What with all the excitement about gig internet, one gets the impression that more bits/second clearly results in a faster internet experience. However in reality, bandwidth is not the only major factor that goes into determining internet speed: there is also latency. The speaker made the following analogy: if bandwidth is the number of lanes on the road, then latency is the length of the road. Bandwidth determines how much data you can transmit at once, and latency determines how long it takes data to travel from your computer to its destination and back. If the traffic is too heavy for the bandwidth, then speeds will be slower, but even using less bandwidth the speed is constrained by the latency. The effects of bandwidth can be seen mostly when downloading and streaming in HD — or if there are multiple people trying stream/game/browse at the same time. For speed of communication in activities like gaming and voice/video calls, though, the latency is much more important.

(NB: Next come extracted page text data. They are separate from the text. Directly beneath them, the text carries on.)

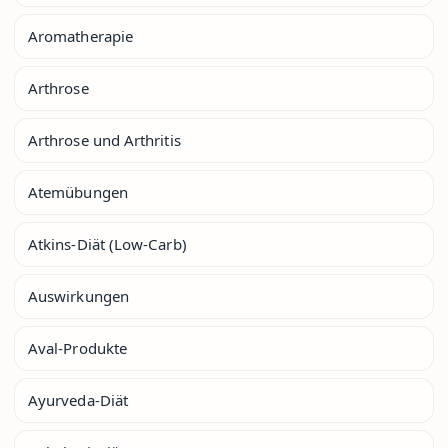
Aromatherapie
Arthrose
Arthrose und Arthritis
Atemübungen
Atkins-Diät (Low-Carb)
Auswirkungen
Aval-Produkte
Ayurveda-Diät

This leads to the issue at hand in the speaker’s current research: right now, there is no price on latency. Cable companies advertise and offer plans based on bandwidth, despite the fact that bandwidth is only part of the overall picture of speed.

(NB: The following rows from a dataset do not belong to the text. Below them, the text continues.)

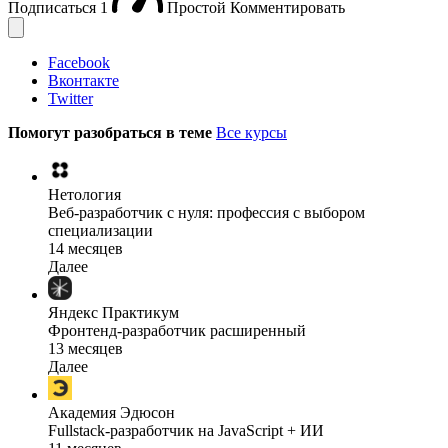
Подписаться
1
Простой
Комментировать
Facebook
Вконтакте
Twitter
Помогут разобраться в теме
Все курсы
Нетология
Веб-разработчик с нуля: профессия с выбором
специализации
14 месяцев
Далее
Яндекс Практикум
Фронтенд-разработчик расширенный
13 месяцев
Далее
Академия Эдюсон
Fullstack-разработчик на JavaScript + ИИ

This leads to an interesting question: How do you price something that has never been marketed before? You could always just ask people how much they would pay, but money in the hypothetical is never quite the same as real money. In some scenarios, you can ask everyone to pay a certain amount beforehand, and then use a lottery system to actually buy the item for a small number of respondents and refund the rest. This adds a sense of reality to the money in question, but unfortunately isn’t feasible when the product is an internet connection.
The other method mentioned was to try to calibrate people’s over or underestimation by also having them make choices about things for which the market prices are known. For instance, in addition to asking about latency, you might ask how much they would pay for bandwidth and phone storage. This definitely sounds possible, but at the same time, trying to measure how much people would pay for a thing based on measuring how much they lie sounds a like a bit of a dubious technique. It isn’t just the money that’s intangible, but also the product. You can describe loading times and lag to people, but you can’t actually make them experience it. I’m not sure that you can assume that people would over/underestimate the same with regard to something they know well (like storage) and something they’ve never really thought about before, much less bought.
The speaker said that the only prices on latency so far are “just made up”. Aren’t all prices, though? In the end, some company is going to have to just start trying it out. It might be a risk to go through all the effort to try to improve latency, measure it, maybe come up with tiers, and then figure out which plans people will and won’t buy, but with online gaming and things like Skype only ever becoming more popular, latency is a factor that is only going to become more important.
Given the rate at which internet use, internet business, and internet technology are growing, it’ll be interesting to be able to look back in a few of decades and remember these changes. I’ll remember the fight for net neutrality, I’ll remember when people dropped television for internet, and I’ll even remember when we were still trying to figure out how to charge for internet plans.